BEGIN Excerpted data
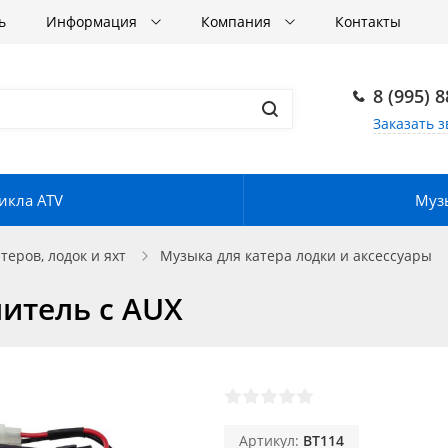
ь
Информация
Компания
Контакты
8 (995) 
Заказать з
икла ATV
Музы
еров, лодок и яхт
Музыка для катера лодки и аксессуары
итель с AUX
Артикул:
BT114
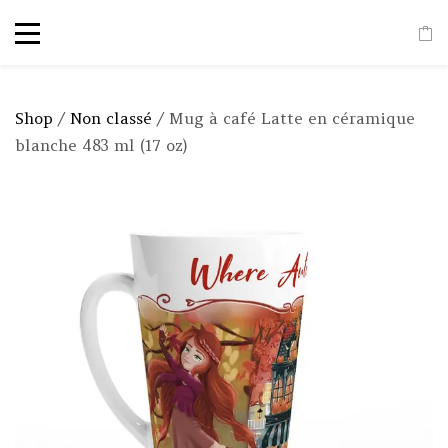
Shop
/
Non classé
/ Mug à café Latte en céramique
blanche 483 ml (17 oz)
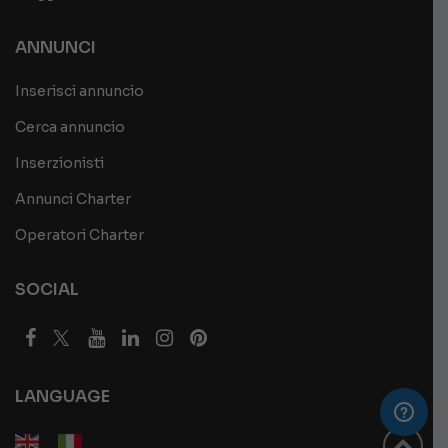
ANNUNCI
Inserisci annuncio
Cerca annuncio
Inserzionisti
Annunci Charter
Operatori Charter
SOCIAL
LANGUAGE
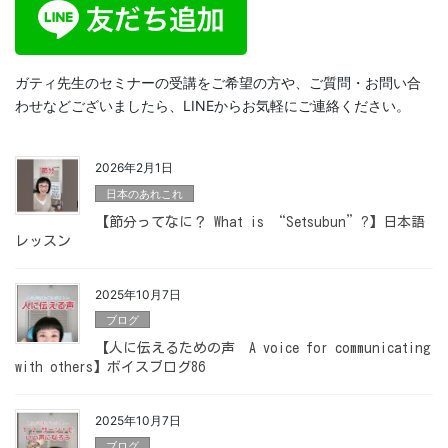
ガティ先生のセミナーの受講をご希望の方や、ご質問・お問い合
わせなどございましたら、LINEからお気軽にご連絡ください。
2026年2月1日
日本のあれこれ
【節分ってなに？ What is “Setsubun”?】日本語
レッスン
2025年10月7日
ブログ
【人に伝えるための声 A voice for communicating
with others】ボイスブログ86
2025年10月7日
ブログ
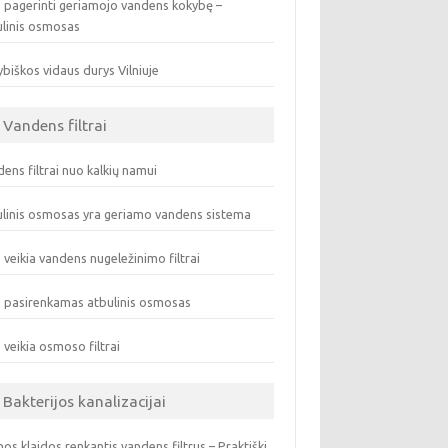
 pagerinti geriamojo vandens kokybę –
ulinis osmosas
biškos vidaus durys Vilniuje
Vandens filtrai
ens filtrai nuo kalkių namui
linis osmosas yra geriamo vandens sistema
 veikia vandens nugeležinimo filtrai
 pasirenkamas atbulinis osmosas
 veikia osmoso filtrai
Bakterijos kanalizacijai
os klaidos renkantis vandens filtrus – Praktiški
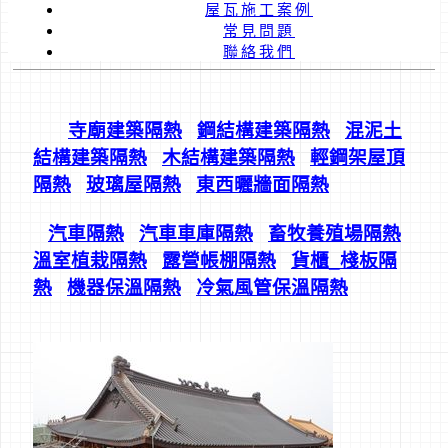
屋瓦施工案例
常見問題
聯絡我們
寺廟建築隔熱
鋼結構建築隔熱
混泥土
結構建築隔熱
木結構建築隔熱
輕鋼架屋頂
隔熱
玻璃屋隔熱
東西曬牆面隔熱
汽車隔熱
汽車車庫隔熱
畜牧養殖場隔熱
溫室植栽隔熱
露營帳棚隔熱
貨櫃_
棧板隔
熱
機器保溫隔熱
冷氣風管保溫隔熱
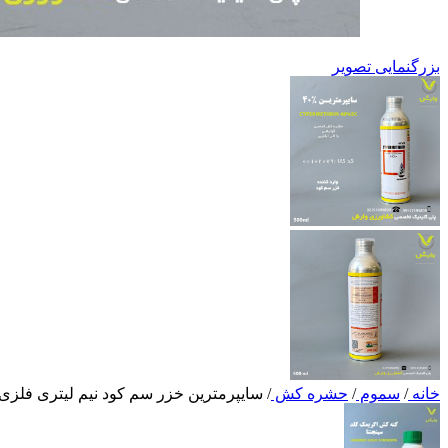
بزرگنمایی تصویر
خانه
/
سموم
/
حشره کش
/
سایپرمترین خزر سم کود نیم لیتری فلزی 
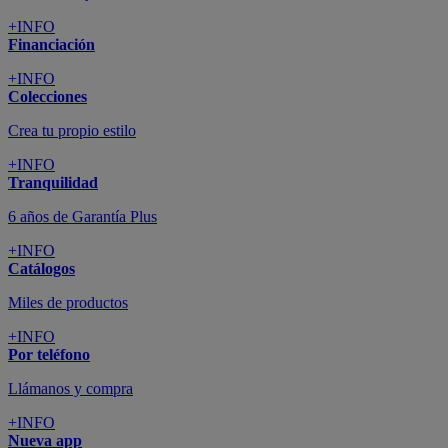
+INFO
Financiación
+INFO
Colecciones
Crea tu propio estilo
+INFO
Tranquilidad
6 años de Garantía Plus
+INFO
Catálogos
Miles de productos
+INFO
Por teléfono
Llámanos y compra
+INFO
Nueva app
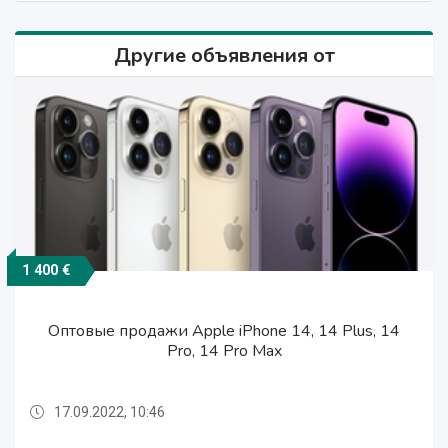
Другие объявления от
1 400 €
1 400 €
1 400 €
Оптовые продажи Apple iPhone 14, 14 Plus, 14
Оптовые продажи Apple iPhone 14, 14 Plus, 14
Оптовые продажи Apple iPhone 14, 14 Plus, 14
Pro, 14 Pro Max
Pro, 14 Pro Max
Pro, 14 Pro Max
17.09.2022, 10:46
17.09.2022, 10:46
17.09.2022, 10:46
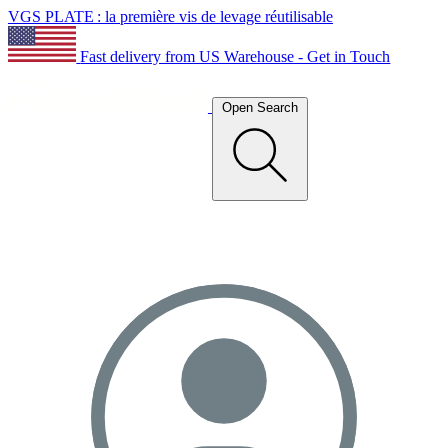
VGS PLATE : la première vis de levage réutilisable
Fast delivery from US Warehouse - Get in Touch
Open Search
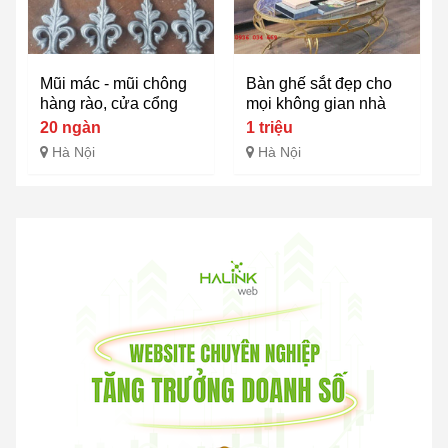
Mũi mác - mũi chông
Bàn ghế sắt đẹp cho
hàng rào, cửa cổng
mọi không gian nhà
20 ngàn
1 triệu
Hà Nội
Hà Nội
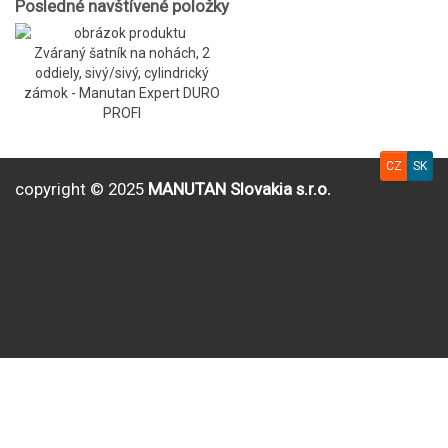
Posledné navštívené položky
Zváraný šatník na nohách, 2
oddiely, sivý/sivý, cylindrický
zámok - Manutan Expert DURO
PROFI
CZ
SK
copyright © 2025
MANUTAN Slovakia s.r.o.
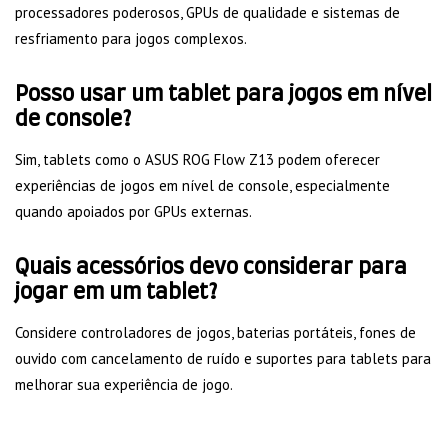
processadores poderosos, GPUs de qualidade e sistemas de
resfriamento para jogos complexos.
Posso usar um tablet para jogos em nível
de console?
Sim, tablets como o ASUS ROG Flow Z13 podem oferecer
experiências de jogos em nível de console, especialmente
quando apoiados por GPUs externas.
Quais acessórios devo considerar para
jogar em um tablet?
Considere controladores de jogos, baterias portáteis, fones de
ouvido com cancelamento de ruído e suportes para tablets para
melhorar sua experiência de jogo.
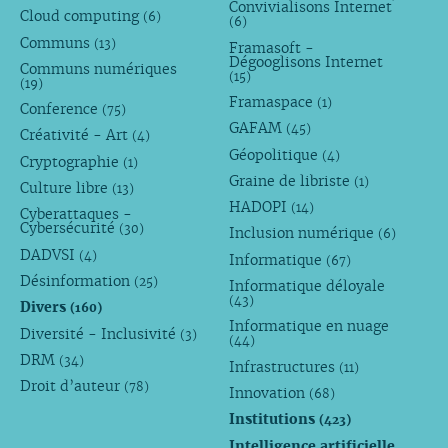
Convivialisons Internet
Cloud computing
(6)
(6)
Communs
(13)
Framasoft -
Dégooglisons Internet
Communs numériques
(15)
(19)
Framaspace
(1)
Conference
(75)
GAFAM
(45)
Créativité - Art
(4)
Géopolitique
(4)
Cryptographie
(1)
Graine de libriste
(1)
Culture libre
(13)
HADOPI
(14)
Cyberattaques -
Cybersécurité
(30)
Inclusion numérique
(6)
DADVSI
(4)
Informatique
(67)
Désinformation
(25)
Informatique déloyale
(43)
Divers
(160)
Informatique en nuage
Diversité - Inclusivité
(3)
(44)
DRM
(34)
Infrastructures
(11)
Droit d’auteur
(78)
Innovation
(68)
Institutions
(423)
Intelligence artificielle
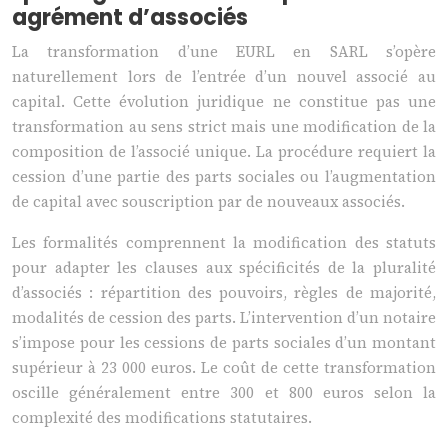
agrément d’associés
La transformation d’une EURL en SARL s’opère
naturellement lors de l’entrée d’un nouvel associé au
capital. Cette évolution juridique ne constitue pas une
transformation au sens strict mais une modification de la
composition de l’associé unique. La procédure requiert la
cession d’une partie des parts sociales ou l’augmentation
de capital avec souscription par de nouveaux associés.
Les formalités comprennent la modification des statuts
pour adapter les clauses aux spécificités de la pluralité
d’associés : répartition des pouvoirs, règles de majorité,
modalités de cession des parts. L’intervention d’un notaire
s’impose pour les cessions de parts sociales d’un montant
supérieur à 23 000 euros. Le coût de cette transformation
oscille généralement entre 300 et 800 euros selon la
complexité des modifications statutaires.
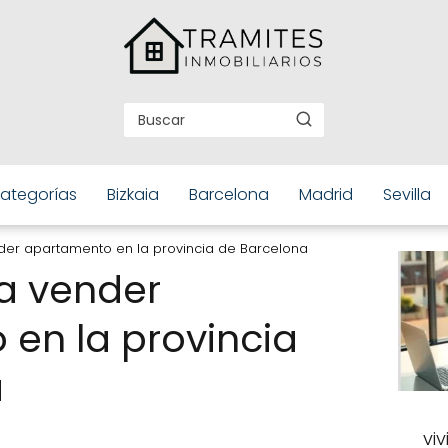
ategorías
Bizkaia
Barcelona
Madrid
Sevilla
der apartamento en la provincia de Barcelona
a vender
en la provincia
a
vi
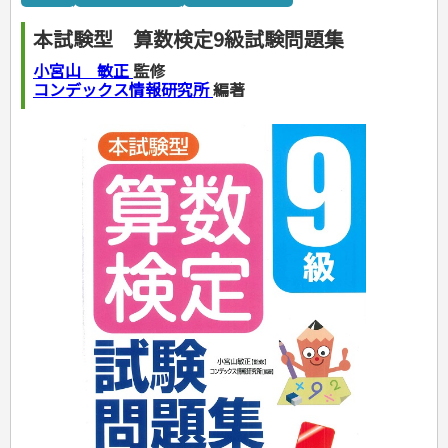
カルチャー・芸術・趣味
ゴルフ
犬・猫
ナンプレ
家庭医学・健康
こどもの本
住まい・インテリア・暮らし
おもてなし・ごちそう料理
編み物
辞典・語学
トレーニング
ペット・飼育
囲碁・将棋・麻雀
鉄道・車・自転車
看護・介護
ツボ・マッサージ
本試験型 算数検定9級試験問題集
美容・ファッション
各国料理
ソーイング
インテリア・ハウジング
児童一般
就職活動
運転免許
ジュニアスポーツ
園芸・野菜づくり
ゲーム・マジック
音楽・楽器
辞典
保育・教育
家庭医学・病気
看護一般
冠婚葬祭・手紙・ペン字
お弁当
クラフト
収納・掃除・暮らし
ダイエット・エクササイズ
学参・ドリル
おりがみ・あやとり
小宮山 敏正
監修
その他スポーツ
雑学
家相・風水・占い
趣味・鑑賞・カメラ
語学・旅行会話
原付・二輪
健康知識
介護一般
パネルシアター
就職活動
資格試験
妊娠・出産・育児
健康メニュー・ダイエット
メイク・ネイル・ヘア
冠婚葬祭・スピーチ・マナー
なぞなぞ・ゲーム
夏休みドリル
コンデックス情報研究所
編著
絵画・デッサン
普通免許
栄養事典
指導マニュアル
就職試験
調理器具クッキング
着物・着つけ
手紙・ペン字
妊娠・出産・育児
占い・心理ゲーム
総復習ドリル
検定試験・資格試験
俳句・詩・ことば
その他免許
ビジネス
生活習慣病
公務員試験
お菓子・ケーキ・パン
離乳食・幼児食・こどもレシピ
のりもの・ずかん
学習・地図
英語検定・TOEIC
経営・経済・法律
飲み物・お酒
旅行・歴史
読み物・絵本
自由研究・読書感想文
漢字検定・数学検定
自己啓発
マネー・株・資産
音と光のでる絵本
えんぴつちょう
簿記検定
国内・海外旅行
文庫
ビジネス・法律
自己啓発
看護・薬学
地理・歴史
国外旅行
簿記・経理・税金・保険
ビジネス読み物
文庫
ダイアリー
ケアマネジャー
国内旅行
地理・地図
その他ビジネス
成美文庫
介護・社会福祉士
散歩・グルメ
歴史
ダイアリー
その他文庫
保育士
プラチナダイアリー プレステージ
司法書士・社労士
行政書士・宅建
FP
衛生管理・運行管理
建築・土木
電気・危険物
調理師
スキル・キャリアアップ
END Excerpted data
List every line in the items above that contains the string "para".

Task answer:
resfriamento para jogos complexos.
Posso usar um tablet para jogos em nível
Quais acessórios devo considerar para
ouvido com cancelamento de ruído e suportes para tablets para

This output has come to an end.